[Dataset entries]
★ ★ ★ ★ ★

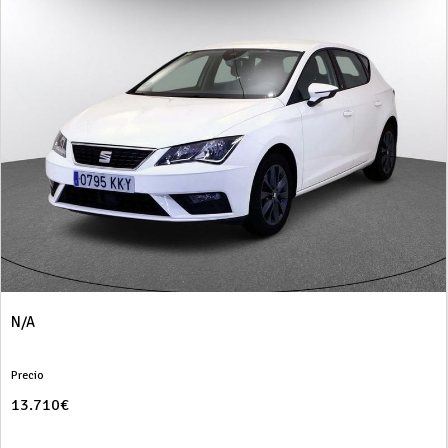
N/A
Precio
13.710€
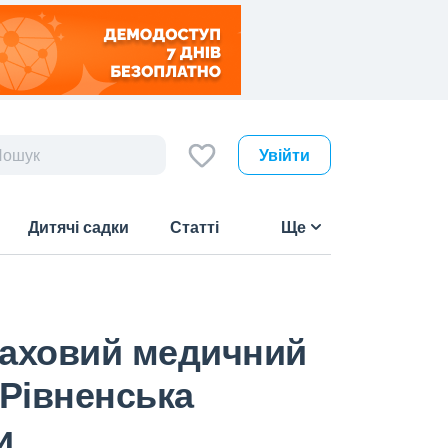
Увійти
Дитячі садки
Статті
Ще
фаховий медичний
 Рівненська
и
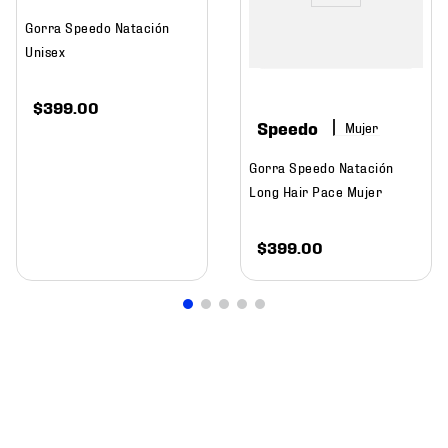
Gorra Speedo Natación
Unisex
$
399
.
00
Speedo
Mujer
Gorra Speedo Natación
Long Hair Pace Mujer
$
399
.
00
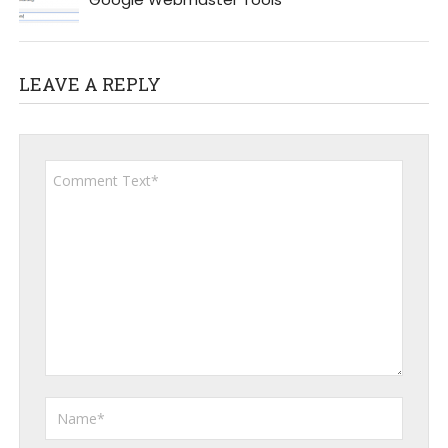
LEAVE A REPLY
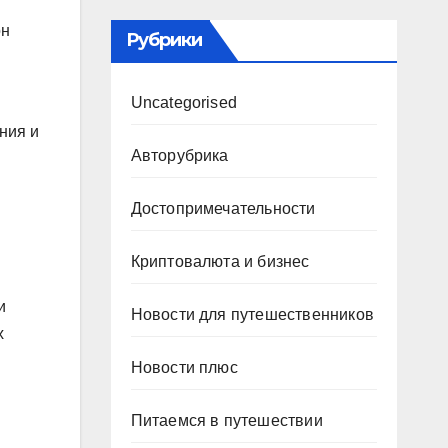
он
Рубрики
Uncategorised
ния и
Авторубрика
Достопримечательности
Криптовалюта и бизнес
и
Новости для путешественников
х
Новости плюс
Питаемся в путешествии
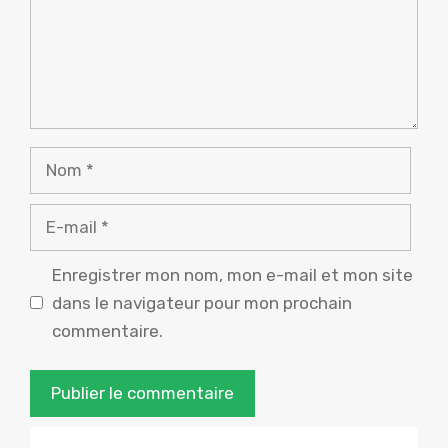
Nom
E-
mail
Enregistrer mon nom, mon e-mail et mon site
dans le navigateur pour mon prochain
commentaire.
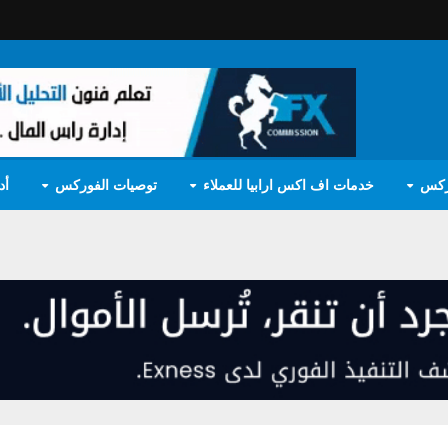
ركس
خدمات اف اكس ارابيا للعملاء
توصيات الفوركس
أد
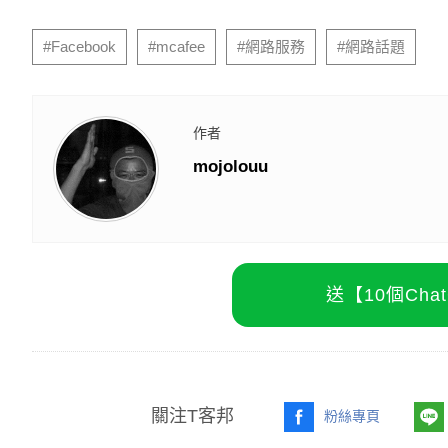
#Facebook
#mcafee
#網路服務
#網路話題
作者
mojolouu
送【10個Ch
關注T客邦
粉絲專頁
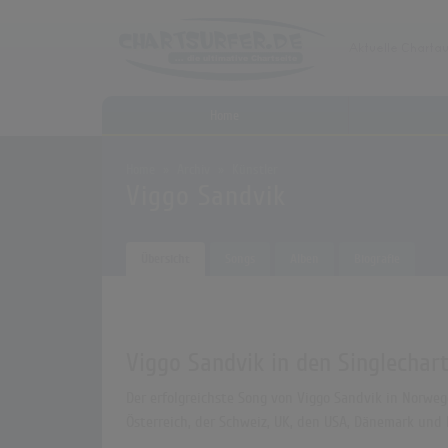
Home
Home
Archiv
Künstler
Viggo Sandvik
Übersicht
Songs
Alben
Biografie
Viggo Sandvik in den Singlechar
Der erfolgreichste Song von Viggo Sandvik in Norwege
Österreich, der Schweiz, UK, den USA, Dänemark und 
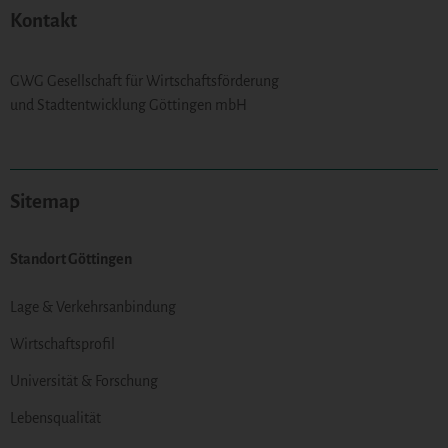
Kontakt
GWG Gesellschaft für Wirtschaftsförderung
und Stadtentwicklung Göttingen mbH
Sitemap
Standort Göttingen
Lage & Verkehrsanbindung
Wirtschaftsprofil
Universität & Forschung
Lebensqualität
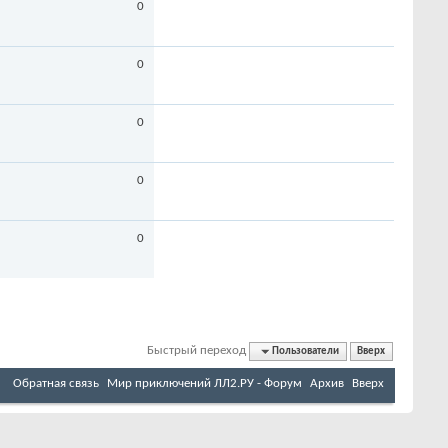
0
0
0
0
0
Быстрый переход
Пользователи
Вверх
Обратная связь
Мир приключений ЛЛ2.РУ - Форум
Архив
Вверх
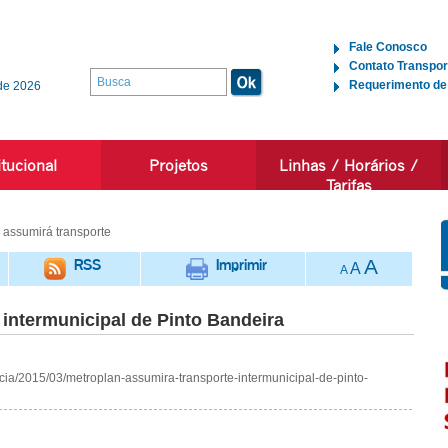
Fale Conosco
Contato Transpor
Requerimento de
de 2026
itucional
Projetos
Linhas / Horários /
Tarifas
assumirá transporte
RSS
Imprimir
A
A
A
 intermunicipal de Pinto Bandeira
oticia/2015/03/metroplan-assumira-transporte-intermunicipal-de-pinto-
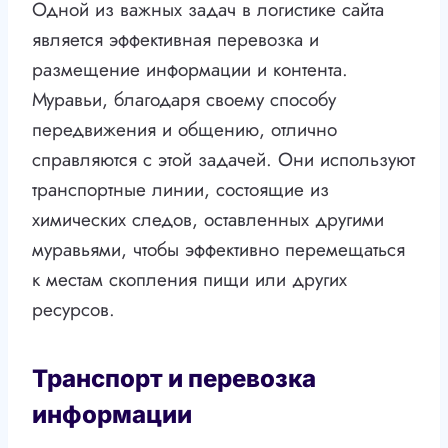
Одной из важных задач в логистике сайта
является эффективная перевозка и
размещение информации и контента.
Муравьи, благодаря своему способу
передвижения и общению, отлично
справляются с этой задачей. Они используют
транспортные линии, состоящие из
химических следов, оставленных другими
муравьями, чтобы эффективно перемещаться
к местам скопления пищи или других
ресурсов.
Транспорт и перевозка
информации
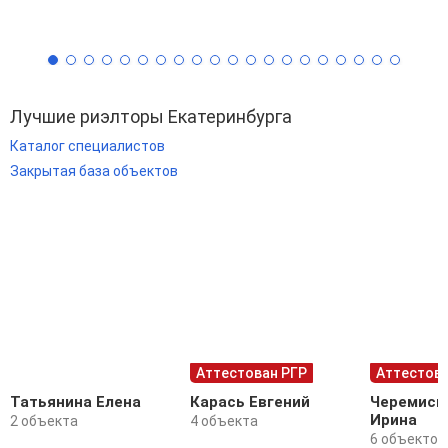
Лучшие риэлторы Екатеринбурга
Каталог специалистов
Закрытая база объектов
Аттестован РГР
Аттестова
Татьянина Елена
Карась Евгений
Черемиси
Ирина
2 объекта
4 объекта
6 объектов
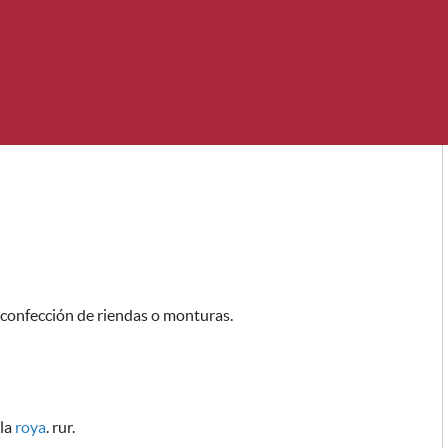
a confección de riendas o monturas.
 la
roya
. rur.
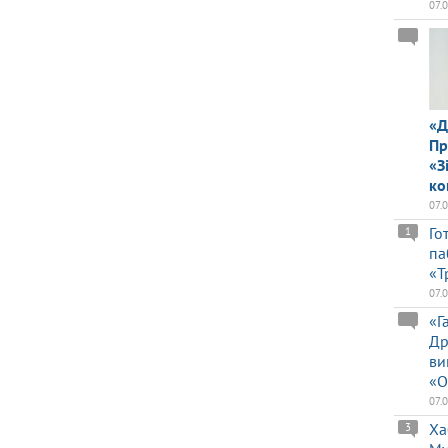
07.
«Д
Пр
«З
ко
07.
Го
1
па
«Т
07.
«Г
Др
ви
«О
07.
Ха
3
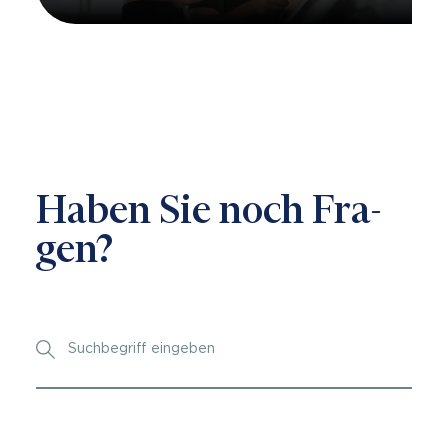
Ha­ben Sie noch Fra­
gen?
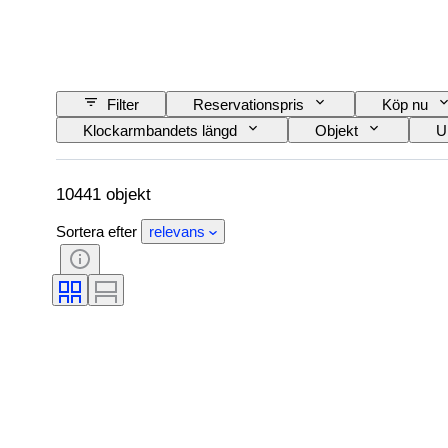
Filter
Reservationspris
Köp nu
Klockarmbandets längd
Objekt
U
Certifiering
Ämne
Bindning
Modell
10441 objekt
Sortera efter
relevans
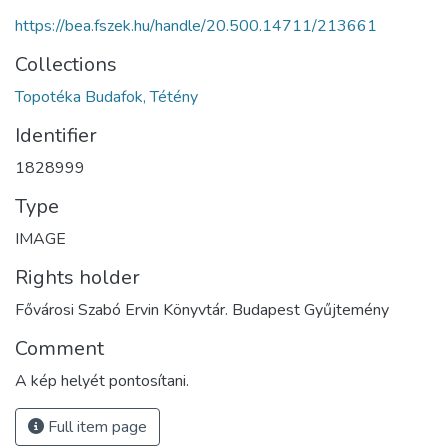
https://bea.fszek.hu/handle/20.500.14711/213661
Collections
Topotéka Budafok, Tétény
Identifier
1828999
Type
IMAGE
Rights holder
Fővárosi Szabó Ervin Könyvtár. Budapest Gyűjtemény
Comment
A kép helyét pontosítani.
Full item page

★ ★ ★ ★ ★

[Task objective] Please lay out every line of the data above as a Markdown table with the columns Number and Line Text, one numbered row per line and no rows for blank lines. Leave the pictures out of the answer.

[Response area]
| Number | Line Text |
|---|---|
| 1 | N/A |
| 2 | Precio |
| 3 | 13.710€ |
| 4 | Увійти |
| 5 | Дитячі садки |
| 6 | Статті |
| 7 | Ще |
| 8 | фаховий медичний |
| 9 |  Рівненська |
| 10 | и |
| 11 | Gorra Speedo Natación |
| 12 | Unisex |
| 13 | $ |
| 14 | 399 |
| 15 | . |
| 16 | 00 |
| 17 | Speedo |
| 18 | Mujer |
| 19 | Gorra Speedo Natación |
| 20 | Long Hair Pace Mujer |
| 21 | $ |
| 22 | 399 |
| 23 | . |
| 24 | 00 |
| 25 | LEAVE A REPLY |
| 26 | он |
| 27 | Рубрики |
| 28 | Uncategorised |
| 29 | ния и |
| 30 | Авторубрика |
| 31 | Достопримечательности |
| 32 | Криптовалюта и бизнес |
| 33 | и |
| 34 | Новости для путешественников |
| 35 | х |
| 36 | Новости плюс |
| 37 | Питаемся в путешествии |
| 38 | Nom |
| 39 | E- |
| 40 | mail |
| 41 | Enregistrer mon nom, mon e-mail et mon site |
| 42 | dans le navigateur pour mon prochain |
| 43 | commentaire. |
| 44 | ركس |
| 45 | خدمات اف اكس ارابيا للعملاء |
| 46 | توصيات الفوركس |
| 47 | أد |
| 48 | #Facebook |
| 49 | #mcafee |
| 50 | #網路服務 |
| 51 | #網路話題 |
| 52 | 作者 |
| 53 | mojolouu |
| 54 | 送【10個Ch |
| 55 | 關注T客邦 |
| 56 | 粉絲專頁 |
| 57 | Home |
| 58 | Home |
| 59 | Archiv |
| 60 | Künstler |
| 61 | Viggo Sandvik |
| 62 | Übersicht |
| 63 | Songs |
| 64 | Alben |
| 65 | Biografie |
| 66 | Viggo Sandvik in den Singlechar |
| 67 | Der erfolgreichste Song von Viggo Sandvik in Norwege |
| 68 | Österreich, der Schweiz, UK, den USA, Dänemark und  |
| 69 | Kontakt |
| 70 | GWG Gesellschaft für Wirtschaftsförderung |
| 71 | und Stadtentwicklung Göttingen mbH |
| 72 | Sitemap |
| 73 | Standort Göttingen |
| 74 | Lage & Verkehrsanbindung |
| 75 | Wirtschaftsprofil |
| 76 | Universität & Forschung |
| 77 | Lebensqualität |
| 78 | 0 |
| 79 | 0 |
| 80 | 0 |
| 81 | 0 |
| 82 | 0 |
| 83 | Быстрый переход |
| 84 | Пользователи |
| 85 | Вверх |
| 86 | Обратная связь |
| 87 | Мир приключений ЛЛ2.РУ - Форум |
| 88 | Архив |
| 89 | Вверх |
| 90 | Fale Conosco |
| 91 | Contato Transpor |
| 92 | Requerimento de |
| 93 | de 2026 |
| 94 | itucional |
| 95 | Projetos |
| 96 | Linhas / Horários / |
| 97 | Tarifas |
| 98 | assumirá transporte |
| 99 | RSS |
| 100 | Imprimir |
| 101 | A |
| 102 | A |
| 103 | A |
| 104 |  intermunicipal de Pinto Bandeira |
| 105 | oticia/2015/03/metroplan-assumira-transporte-intermunicipal-de-pinto- |
| 106 | Одной из важных задач в логистике сайта |
| 107 | является эффективная перевозка и |
| 108 | размещение информации и контента. |
| 109 | Муравьи, благодаря своему способу |
| 110 | передвижения и общению, отлично |
| 111 | справляются с этой задачей. Они используют |
| 112 | транспортные линии, состоящие из |
| 113 | химических следов, оставленных другими |
| 114 | муравьями, чтобы эффективно перемещаться |
| 115 | к местам скопления пищи или других |
| 116 | ресурсов. |
| 117 | Транспорт и перевозка |
| 118 | информации |
| 119 | Лучшие риэлторы Екатеринбурга |
| 120 | Каталог специалистов |
| 121 | Закрытая база объектов |
| 122 | Аттестован РГР |
| 123 | Аттестова |
| 124 | Татьянина Елена |
| 125 | Карась Евгений |
| 126 | Черемиси |
| 127 | Ирина |
| 128 | 2 объекта |
| 129 | 4 объекта |
| 130 | 6 объектов |
| 131 | a confección de riendas o monturas. |
| 132 |  la |
| 133 | roya |
| 134 | . rur. |
| 135 | 07. |
| 136 | «Д |
| 137 | Пр |
| 138 | «З |
| 139 | ко |
| 140 | 07. |
| 141 | Го |
| 142 | 1 |
| 143 | па |
| 144 | «Т |
| 145 | 07. |
| 146 | «Г |
| 147 | Др |
| 148 | ви |
| 149 | «О |
| 150 | 07. |
| 151 | Ха |
| 152 | 3 |
| 153 | Ha­ben Sie noch Fra­ |
| 154 | gen? |
| 155 | Filter |
| 156 | Reservationspris |
| 157 | Köp nu |
| 158 | Klockarmbandets längd |
| 159 | Objekt |
| 160 | U |
| 161 | Certifiering |
| 162 | Ämne |
| 163 | Bindning |
| 164 | Modell |
| 165 | 10441 objekt |
| 166 | Sortera efter |
| 167 | relevans |
| 168 | https://bea.fszek.hu/handle/20.500.14711/213661 |
| 169 | Collections |
| 170 | Topotéka Budafok, Tétény |
| 171 | Identifier |
| 172 | 1828999 |
| 173 | Type |
| 174 | IMAGE |
| 175 | Rights holder |
| 176 | Fővárosi Szabó Ervin Könyvtár. Budapest Gyűjtemény |
| 177 | Comment |
| 178 | A kép helyét pontosítani. |
| 179 | Full item page |